◆ **Your objective**
Of the lines below, report only those that contain "down".

---- Data extract

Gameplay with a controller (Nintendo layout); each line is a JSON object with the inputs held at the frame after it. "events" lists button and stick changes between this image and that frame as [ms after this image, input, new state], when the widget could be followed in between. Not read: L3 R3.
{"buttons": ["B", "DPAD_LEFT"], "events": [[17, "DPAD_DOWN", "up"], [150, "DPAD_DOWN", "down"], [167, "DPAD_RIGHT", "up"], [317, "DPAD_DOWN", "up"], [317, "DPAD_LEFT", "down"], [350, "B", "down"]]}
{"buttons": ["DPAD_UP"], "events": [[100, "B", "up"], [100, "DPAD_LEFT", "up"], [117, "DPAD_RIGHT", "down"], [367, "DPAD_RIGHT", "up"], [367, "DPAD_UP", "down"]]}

--------

◆ **Answer space**
{"buttons": ["B", "DPAD_LEFT"], "events": [[17, "DPAD_DOWN", "up"], [150, "DPAD_DOWN", "down"], [167, "DPAD_RIGHT", "up"], [317, "DPAD_DOWN", "up"], [317, "DPAD_LEFT", "down"], [350, "B", "down"]]}
{"buttons": ["DPAD_UP"], "events": [[100, "B", "up"], [100, "DPAD_LEFT", "up"], [117, "DPAD_RIGHT", "down"], [367, "DPAD_RIGHT", "up"], [367, "DPAD_UP", "down"]]}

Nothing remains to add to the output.